CHEN Dequan1, REN Yangmei1, HE Mengdi1, LI Youxue2, YE Lili1,3, XUE Huaqian1,3, ZENG Jianming1, DING Changqing1,*   

  1. 1. Tea Research Institute of the Chinese Academy of Agricultural Science/Key Laboratory of Biology, Genetics and Breeding of Special Economic Animals and Plants, Ministry of Agriculture and Rural Affairs, Hangzhou 310008, China;
    2. Shaanxi Ankang Ziyang County Tea Development Center, Ankang 725300, China;
    3. Graduate School of Chinese Academy of Agricultural Sciences, Beijing 100081, China
  • Received:2024-01-13 Revised:2024-02-19 Online:2024-04-15 Published:2024-04-30

摘要: 为解析不同干燥工艺紫阳绿茶风味特征和生化成分差异,以6个硒香茶(烘-炒)和10个翠峰茶(烘)为材料,采用感官评价、生化成分检测、高分辨液质联用(UHPLC-Q-Exactive/TM)和多元统计等方法对茶叶的风味特征和生化成分进行分析。感官评价结果表明,硒香茶香气为高爽型,翠峰茶为清香型,硒香茶干茶的色泽更为深绿,翠峰茶的感官评价综合得分略高于硒香茶。生化成分检测结果表明,硒香茶的氨基酸总量以及10种氨基酸组分(组氨酸、精氨酸和苏氨酸等)显著高于翠峰茶(P<0.05),茶多酚、儿茶素组分及咖啡碱的含量差异不显著。代谢组学分析共鉴定出262个非挥发性化合物,包括氨基酸、儿茶素、二聚体儿茶素、酚酸、黄酮醇(糖)苷和有机酸等13类。用偏最小二乘法判别和差异比较分析发现,硒香茶与翠峰茶中代谢物种类没有差异,但含量存在差异。选择VIP>1.2的化合物作为关键性差异化合物,主要有氨基酸类、酚酸和黄酮醇(糖)苷类。翠峰茶中氨基酸类、黄酮醇(糖)苷类化合物含量低于硒香茶,而二聚体儿茶素类化合物含量高于硒香茶。本研究可为全面了解硒香茶和翠峰茶品质形成提供理论基础,同时也为绿茶不同干燥工艺导致感官品质和生化成分差异研究提供参考。

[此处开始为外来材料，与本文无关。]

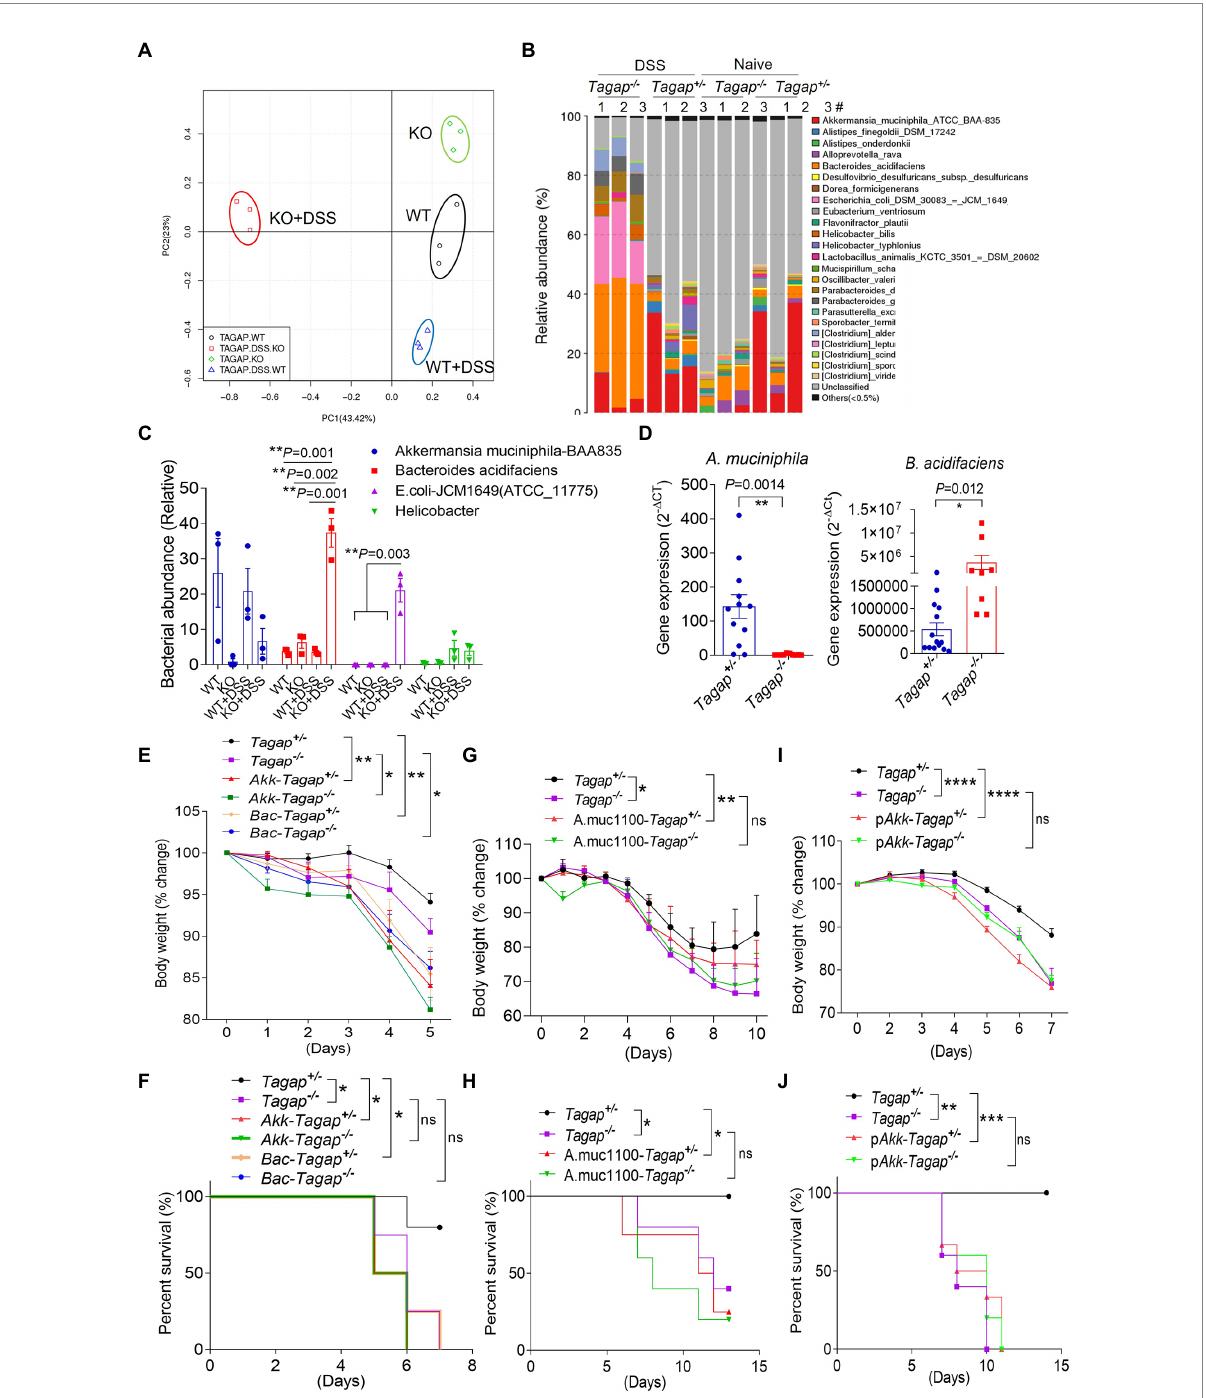
FIGURE 4 TAGAP-deficient mice had altered microbiota in the gut. (A,B) Cluster analysis or diversity analysis of overall gut microbiota in the littermate control mice or TAGAP-deficient mice, n = 3. (C) Relative abundance of different bacterial strain in the feces of littermate control mice or TAGAP- deficient mice identified by 16S sequencing was shown, n = 3. (D) Feces from littermate control mice or TAGAP-deficient mice were collected and analyzed by real time PCR for the indicated bacterial strains, n = 12. (E,F) Littermate control mice or TAGAP-deficient mice were oral gavaged Akkermansia muciniphila or Bacteroides acidifaciens daily for 4 weeks (1 × 10 8 /mouse/day), followed by 2.5% of DSS treatment for 5 days, and then changed to normal water. The weight loss (E) and survival data (F) were from separate experiments. (G,H) Littermate control mice or TAGAP- deficient mice were oral gavaged recombinant Amuc_1100 protein daily for 4 weeks (10 μ g/mouse/day), followed by 2.5% of DSS treatment for 5 days. The weight loss (G) and survival data (H) were from separate experiments. (I,J) Littermate control mice or TAGAP-deficient mice were oral gavaged pasteurized A. muciniphila daily for 4 weeks (1 × 10 8 /mouse/day), followed by 2.5% of DSS treatment for 5 days. The weight loss (I) and survival data (J) were from separate experiments, n = 5 for panels (E–J) . * p < 0.05, ** p < 0.01, *** p < 0.001, **** p < 0.0001 based on 2-way ANOVA (E,G,I) , Log-rank (Mantel-Cox) Test for panels (F,H,J) and unpaired T test (D) . Data are representative of two independent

关键词: 紫阳毛尖茶, 加工工艺, 代谢组学, 差异化合物, 感官分析

Abstract: To analyze the differences in flavor characteristics and biochemical composition of Ziyang green tea with different drying processes, 6 Xixiangtea (hot-air convection drying combined with roller-type conduction drying) and 10 Cuifeng tea (hot-air convection drying) were used for the study, and their flavor profiles and biochemical composition were analyzed by sensory evaluation, component detection,UHPLC-Q-Exactive/TM and multivariate statistical methods. Sensory analysis shows that the aroma of Xixiang tea was mainly high-fresh, and the Cuifeng tea was mainly faint-scent. The color of Xixiang tea was darker green than that of Cuifeng tea. The overall sensory score of Cuifeng tea was higher than that of Xixiang tea. The quantitative analysis shows that the total amino acids and 10 amino acid fractions (histidine, arginine and threonine,…) were significantly higher in Xixiang tea than those in Cuifeng tea (P<0.05), but the contents of tea polyphenols, catechin fractions and caffeine, and other quality components, did not show significant differences. A total of 262 non-volatile compounds were identified by metabolomics analysis, including 13 classes of amino acids, catechins, dimeric catechins, phenolic acids, flavonoid glycosides and organic acids. Partial least squares discrimination and comparative analysis found that there was no difference in metabolite species between Xixiang tea and Cuifeng tea, but there was a difference in their contents. Compounds with VIP>1.2 were selected as key differential compounds, mainly amino acids, phenolic acids and flavonoid glycosides. The contents of amino acids and flavonoi dglycosides in Cuifeng tea were lower than those in Xixiang tea, while the content of dimerized catechins was higher than that of Xixiang tea. This study provided a theoretical basis for a comprehensive understanding of the formation of the quality of Xixiang tea and Cuifeng tea, as well as a reference for the sensory quality of dry tea and biochemical compositional differences due to different drying processes of green tea.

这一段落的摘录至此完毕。